— TEXT SEGMENT —
########

BUT. We still haven't resolved the Nymeria thing, so I wonder if Arya might be forced to leave Winterfell, perhaps chased, and her wolf and its pack intercede on her behalf. I doubt this; but, who knows?

All it takes is for Bran to casually mention, during a charged assembly, that Littlefinger shoved Lysa Arryn out the Moon Door–and that Sansa was there. Poor little Robin snaps, the lords of the Vale snap, and that's it for Sansa's ambitions and Littlefinger's life. Littlefinger might escape momentarily until Arya runs him through.

Here's my long shot prediction, and it's funky, probably too ridiculous to be mentioned...but something I might do were I in charge of the show. Sansa becomes the Night Queen.  Yep. I think that the foreshadowing of Sansa's long-held, long-cherished desire to be a queen next to a king, mentioned in this episode and pretty much her singular desire in the earlier seasons, could act as foreshadowing if the producers wanted to go there.  Night King breaks through the wall w/ the dragon, and somehow Sansa falls victim to him. 

Maybe she is chased out by Arya/Bran/Vale/Whatever, and that's how she ends up in the Night King's path. Or maybe she chases Arya and Bran out, and the Night King attacks Winterfell.

For me, this would bring Sansa's perpetual foolishness to an end. She's more focused on Cersei, seems to have little problem contemplating betraying Jon and taking Winterfell for herself–all justified through rationalization, and all this could leave her utterly surprised by the appearance of the Night King. Heck, he could just ride in on his dragon and take her then.

(There's a niggling curiosity about the possibility of Cersei becoming the Night Queen, instead, further down the road. That would be just like the writers to have her prophesied death come to pass but then to have her raised by the Night King as his bride. Heh. Too many possibilities, and thus too many wild speculations. Stay tuned.)


----------



## Legendary Sidekick (Aug 21, 2017)

I have one thought on the Sansa-Brienne interaction: Sansa's playing Little Finger. She sought him with the truth to see his reaction, which is that Brienne is honor-bound to intercede. Next scene, she sends Brienne away, trusting that Jaime Lannister would see Brienne safe.

The interesting part is I believe Sansa trusts Jaime Lannister with Brienne's life more than she trusts her own sister. I don't believe Arya's the better fighter, but that Arya vs. Brienne is a dead Brienne since Brienne would attempt to subdue and Arya's already proven to be quick to go for the throat. But then, Arya's handed her sister the knife after the creepy speech, so who knows?

########

— EXCERPTED RECORDS —
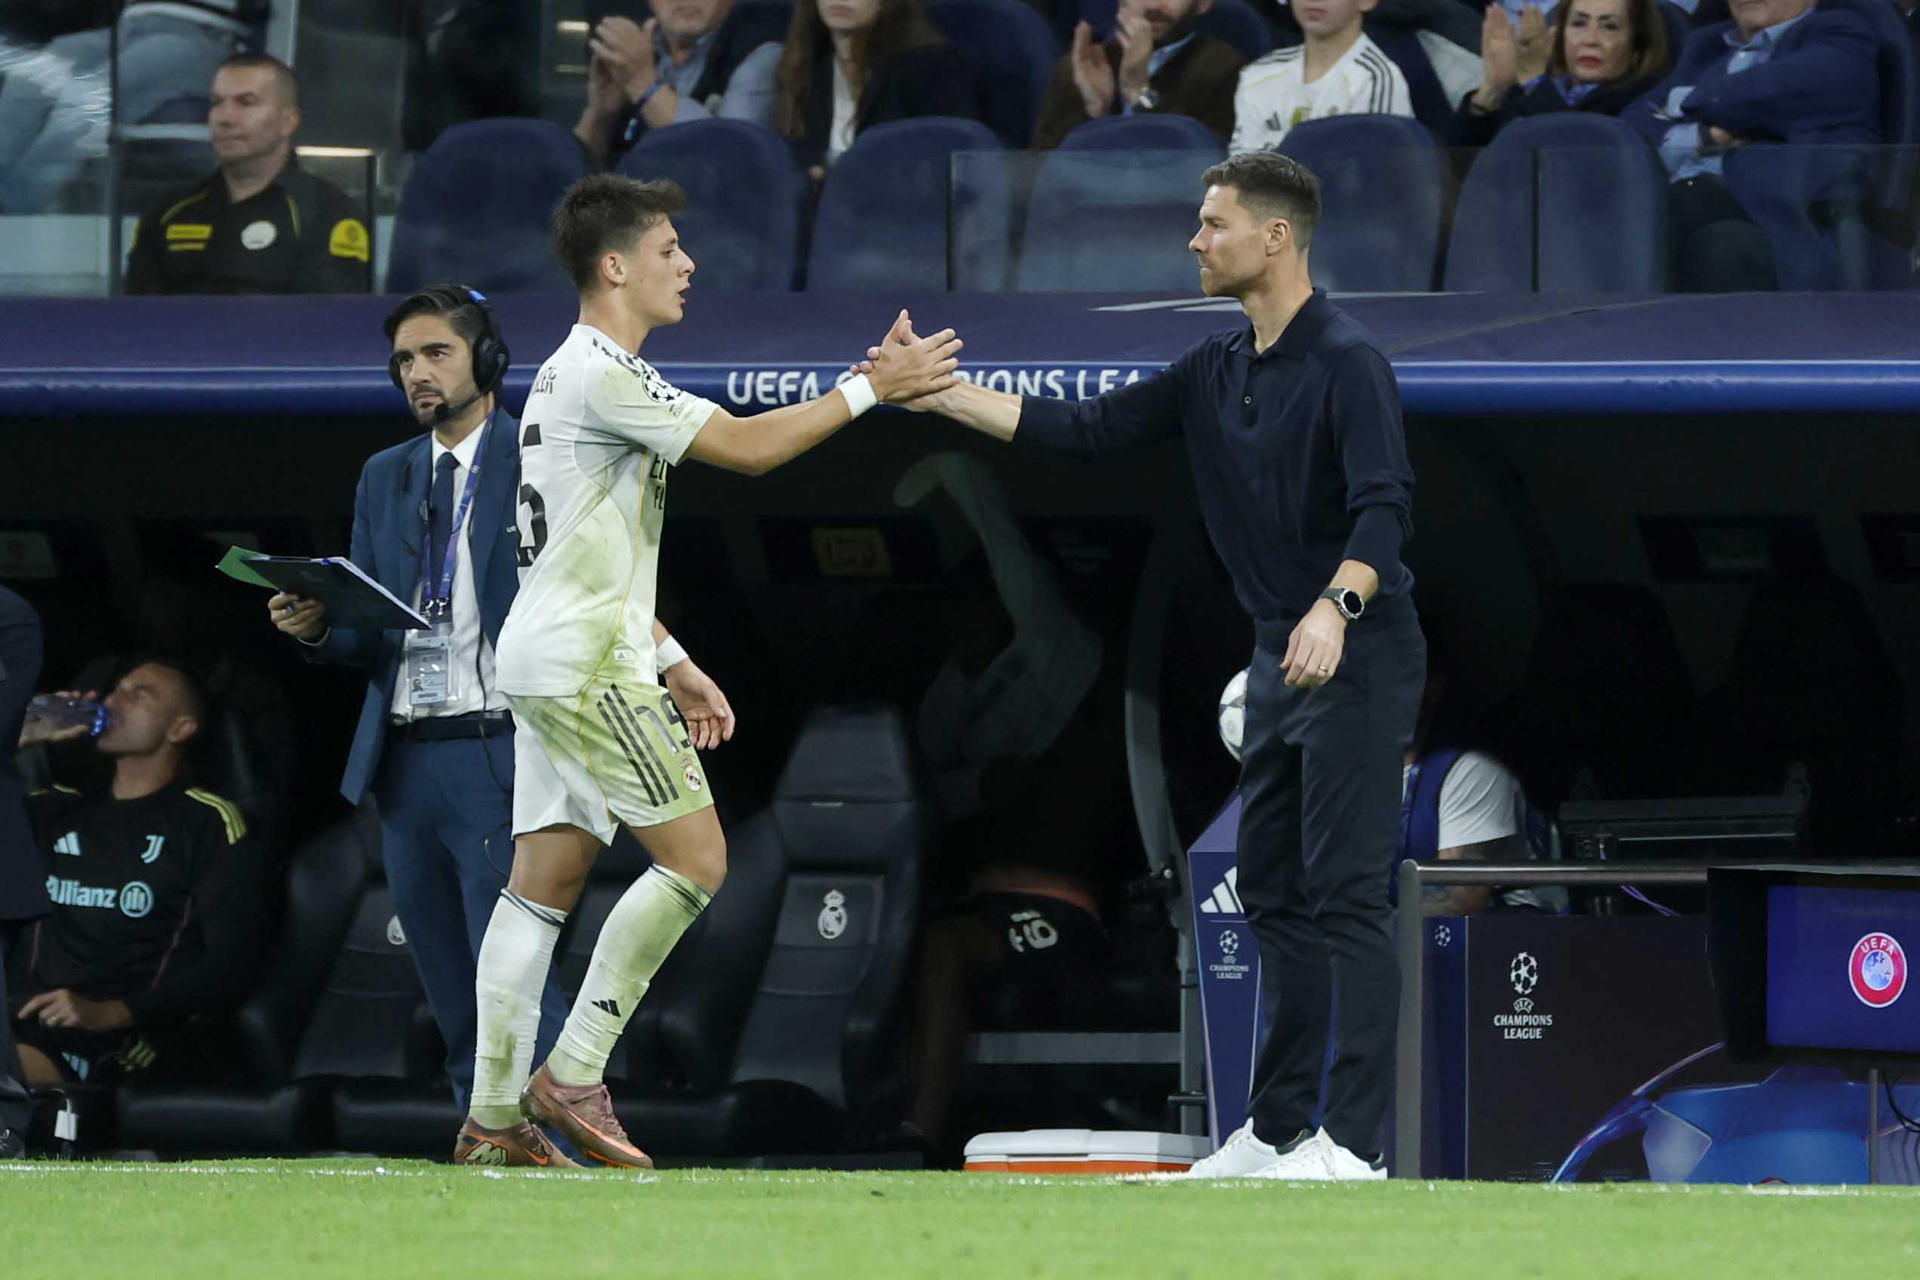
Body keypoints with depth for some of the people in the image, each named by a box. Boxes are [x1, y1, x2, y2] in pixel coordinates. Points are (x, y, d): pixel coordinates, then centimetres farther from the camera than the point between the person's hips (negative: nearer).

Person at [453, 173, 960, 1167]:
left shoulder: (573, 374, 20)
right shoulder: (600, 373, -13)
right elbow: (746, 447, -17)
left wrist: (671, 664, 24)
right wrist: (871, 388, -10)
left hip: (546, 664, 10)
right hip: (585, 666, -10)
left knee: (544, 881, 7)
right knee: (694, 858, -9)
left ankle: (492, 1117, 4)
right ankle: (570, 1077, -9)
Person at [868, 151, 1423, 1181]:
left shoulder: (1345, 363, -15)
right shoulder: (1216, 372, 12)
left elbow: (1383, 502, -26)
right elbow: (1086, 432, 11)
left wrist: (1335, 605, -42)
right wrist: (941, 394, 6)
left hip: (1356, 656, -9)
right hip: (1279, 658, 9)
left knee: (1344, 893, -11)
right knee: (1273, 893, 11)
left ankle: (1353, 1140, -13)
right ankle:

########

Write out, word for word, the stretch of the Game of Thrones thread above from "The interesting part" through "so who knows?".

The interesting part is I believe Sansa trusts Jaime Lannister with Brienne's life more than she trusts her own sister. I don't believe Arya's the better fighter, but that Arya vs. Brienne is a dead Brienne since Brienne would attempt to subdue and Arya's already proven to be quick to go for the throat. But then, Arya's handed her sister the knife after the creepy speech, so who knows?